The Legacy of Edith Wharton

As a newcomer to the U.S. several decades ago, I made my first foray into American literature with Edith Wharton's Custom of the Country (Vintage, $12), and soon I was devouring everything this fine lady had written. This week, as we celebrate what would have been Wharton's 156th birthday, it's an opportune time to highlight some of her most impactful work.

Webp.net resizeimage 12Wharton's true genius lay in her keen social commentary and comically ironic observations that still resonate with readers more than a century later. In her Pulitzer Prize-winning masterpiece, The Age of Innocence (Modern Library, $11), she explores the dilemma of a morally superior New York lawyer engaged to a dull, pretty girl who finds himself passionately in love with his fiancé's scandal-prone cousin, a divorced countess.

To Wharton, every society was its own ecosystem, with flaws and petty grievances and nostalgia for the past. Old New York (Scribner, $17) is a collection of novellas, each based in a different decade from 1840 to 1870, in which she boldly addresses subjects that polite society refused to contemplate, like infidelity and illegitimacy.

In addition to her writing, Wharton was known for her tasteful interior decorating; she paved the way for a more exuberant approach by rejecting the overly fussy and frumpy Victorian-era design of the time.
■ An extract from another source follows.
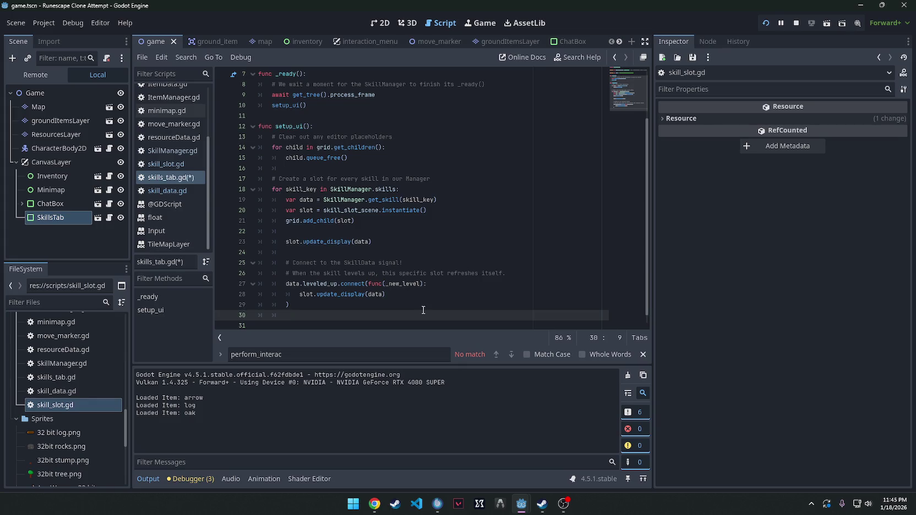
key(BackSpace)
key(ctrl+v)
The Decoration of Houses (Norton, $25) features her fresh new ideas for every part of the house--including rooms that most of us don't have to worry about anymore such as ballrooms, galleries and saloons.

Wharton renounced the confining, passive female role prescribed by her wealthy New York family and instead chose a creative, dynamic life on the frontlines of social change. As the author herself pointed out: "Life is always a tightrope or a feather bed.Give me the tightrope."